Document »
───
Real-Time Feature Engineering With Python
Sep 19, 2023Real-time ML is a fascinating topic, which I wanna go deeper into in the following weeks and months. Because of this, I started creating a sequence of small projects where I build real-time products, beginning with a real-time feature engineering pipeline.
Real-time feature engineering
A real-time feature pipeline is a program that
- ingests real-time raw data (e.g. from an external web socket, or from an enterprise message bus like Kafka),
- processes this raw data into features (aka inputs for your ML model), and
- sends these features to downstream services (e.g. a Feature Store, or back to the message bus).
Traditionally, real-time feature engineering has been a rather obscure topic among data scientists and ML engineers. The reason is that Python, the lingua franca in the ML world, is not suitable for stream processing, due to its slowness. Hence, traditional stream processing engines and tools have been written in more efficient languages, like Java, which lay outside the core skills of most ML engineers. Data engineers, who often have a software engineering background, have taken the responsibility to implement and manage real-time pipelines using Java-based tools like Apache Spark or Apache Flink.
───
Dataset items

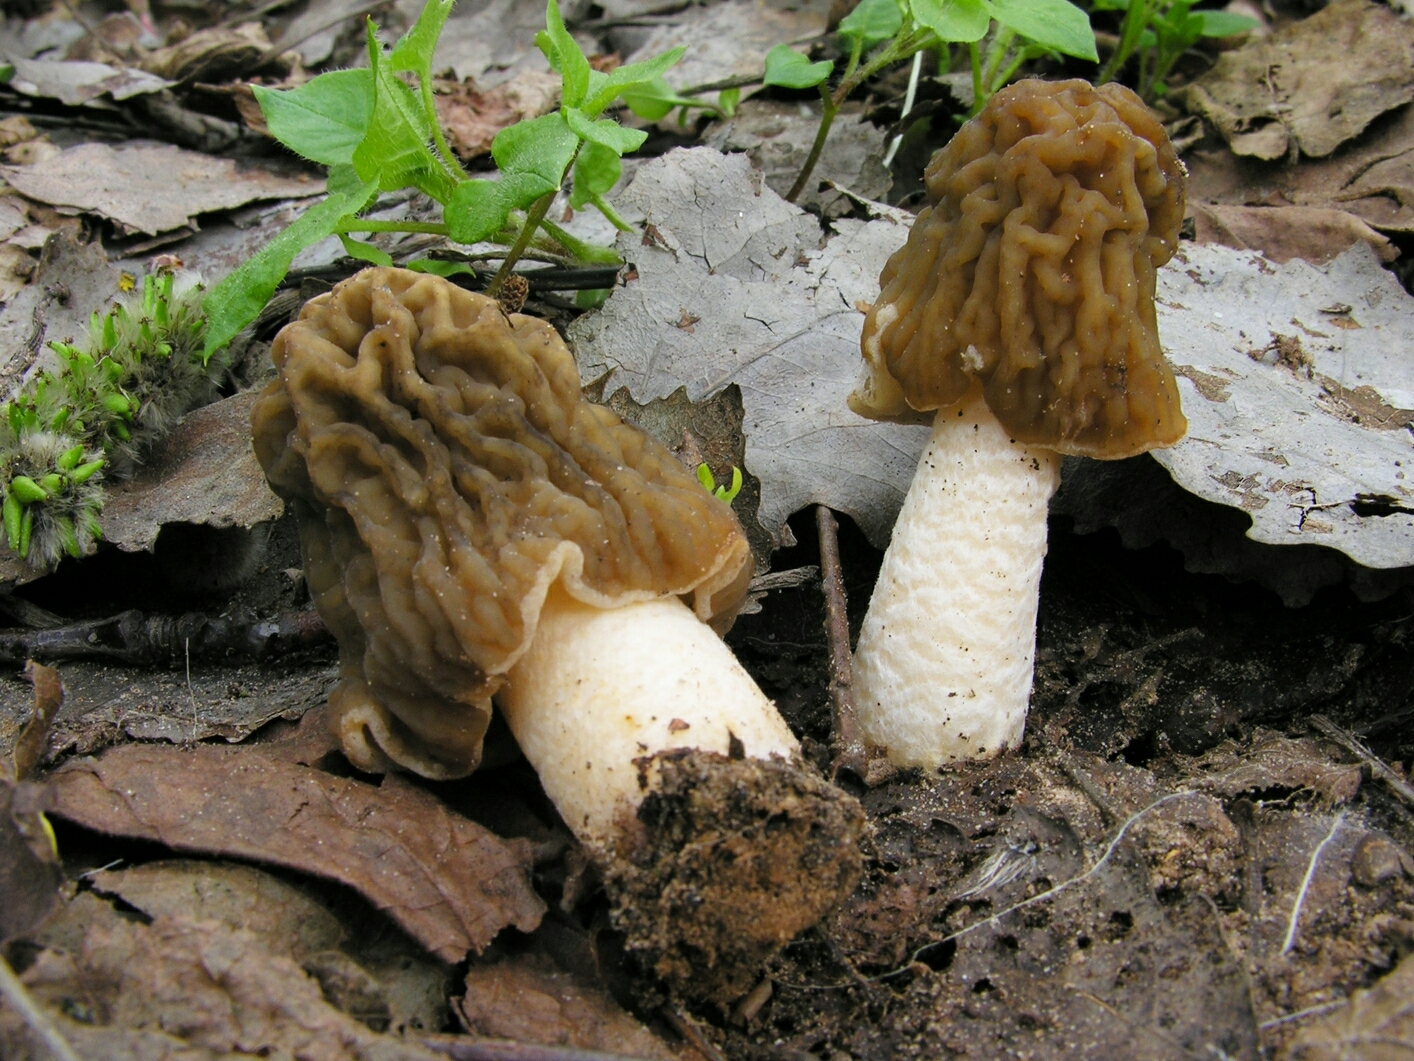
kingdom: Fungi
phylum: Ascomycota
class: Pezizomycetes
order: Pezizales
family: Morchellaceae
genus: Verpa
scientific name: Verpa bohemica
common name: Wrinkled thimble morel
───
Do these statements agree with the article on real-time feature engineering? (a) Python is unsuitable for stream processing because it is slow. (b) Data scientists have usually implemented real-time pipelines with tools such as Apache Flink. (c) The first project in the sequence is a real-time feature engineering pipeline. Answer yes or no for each, quoting the deciding words of the article.

Written response »
(a) Yes: "Python, the lingua franca in the ML world, is not suitable for stream processing, due to its slowness."
(b) No: "Data engineers, who often have a software engineering background, have taken the responsibility to implement and manage real-time pipelines using Java-based tools like Apache Spark or Apache Flink."
(c) Yes: "beginning with a real-time feature engineering pipeline."